Possible long-term complications:
- Dysphagia (possibly related to undiagnosed gastroesophageal reflux disease).
- Dysgeusia (change in sense of taste).
- Globus pharyngis (a sensation of something being stuck in the throat; in up to 31% of cases).
- Velopharyngeal insufficiency (rare).
- Nasopharyngeal stenosis.
- Xerostomia (dry mouth) and dry throat, which may be related to loss of the uvula.

The overall rate of complications is about 35%. Some of the complications are significant, such as velopharyngeal insufficiency and globus pharyngeus.

==Effectiveness==
===Obstructive sleep apnea===
Systematic reviews have reported successful outcome after UPPP for OSA in the range of 35-95%. The AHI reduces by an average of 18.6 events per hour. The Epworth sleepiness scale changes by an average of 5.4. The effect of UPPP often reduces over time.

UPPP may also reduce the risk of conditions linked to OSA, such as congestive heart failure and atrial fibrillation. UPPP may also reduce depression.

In recent years, UPPP has become less popular among surgeons. This is related to the rate of complications and its overall low cure rate in unselected patients with OSA (40%). The 40% success rate was from a landmark study in 1996 which defined successful outcome after surgery as AHI score less than 20 and over 50% reduction in AHI compared to before surgery. UPPP by itself has limited effectiveness for OSA. Now UPPP is often combined with other procedures as a multilevel surgery, giving improved outcomes. For example, uvula preserving UPPP with maxillomandibular advancement was found to be a more effective combination when compared to several other types of maxillomandibular advancement.

Since many people have collapse of the lateral walls of the pharynx, another procedure called expansion sphincter palatoplasty has become more popular. Hypoglossal nerve stimulation may have superior results to UPPP.

==History ==
UPPP was originally devised in 1964 by Ikematsu as a treatment for snoring.

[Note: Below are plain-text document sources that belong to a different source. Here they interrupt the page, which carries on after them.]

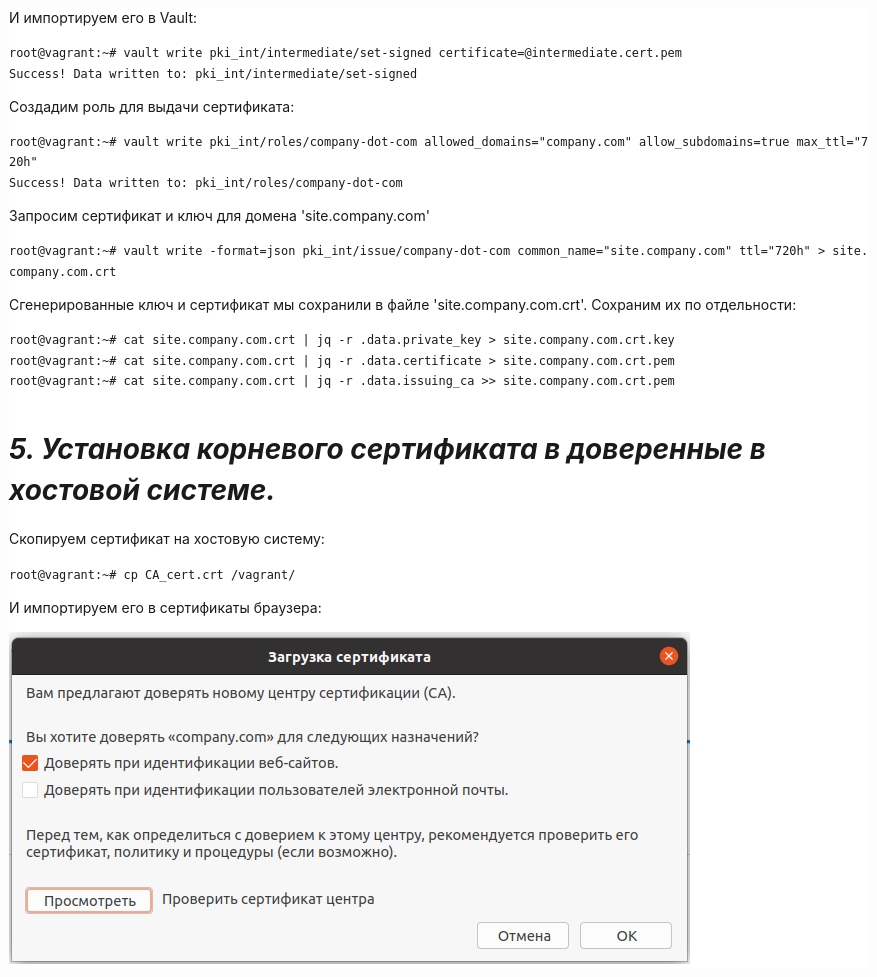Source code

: И импортируем его в Vault:

```
root@vagrant:~# vault write pki_int/intermediate/set-signed certificate=@intermediate.cert.pem
Success! Data written to: pki_int/intermediate/set-signed
```

Создадим роль для выдачи сертификата:

```
root@vagrant:~# vault write pki_int/roles/company-dot-com allowed_domains="company.com" allow_subdomains=true max_ttl="720h"
Success! Data written to: pki_int/roles/company-dot-com
```

Запросим сертификат и ключ для домена 'site.company.com'

```
root@vagrant:~# vault write -format=json pki_int/issue/company-dot-com common_name="site.company.com" ttl="720h" > site.company.com.crt
```
Сгенерированные ключ и сертификат мы сохранили в файле 'site.company.com.crt'. Сохраним их по отдельности:

```
root@vagrant:~# cat site.company.com.crt | jq -r .data.private_key > site.company.com.crt.key
root@vagrant:~# cat site.company.com.crt | jq -r .data.certificate > site.company.com.crt.pem
root@vagrant:~# cat site.company.com.crt | jq -r .data.issuing_ca >> site.company.com.crt.pem
```

# *5. Установка корневого сертификата в доверенные в хостовой системе.*

Скопируем сертификат на хостовую систему:

```
root@vagrant:~# cp CA_cert.crt /vagrant/
```

И импортируем его в сертификаты браузера:

![alt text](images/CAimport.png "Загрузка")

It was not until the years after 1965 that OSA began to be recognized as a distinct condition. UPPP was first used for OSA in 1981 in the USA by Shiro Fujita and colleagues. This was the same year that CPAP was introduced. The UPPP for OSA was more invasive than the original UPPP for snoring. After its introduction, UPPP quickly became the most popular surgical treatment for OSA. Several modifications of the UPPP technique were introduced from about 1996 to 2015.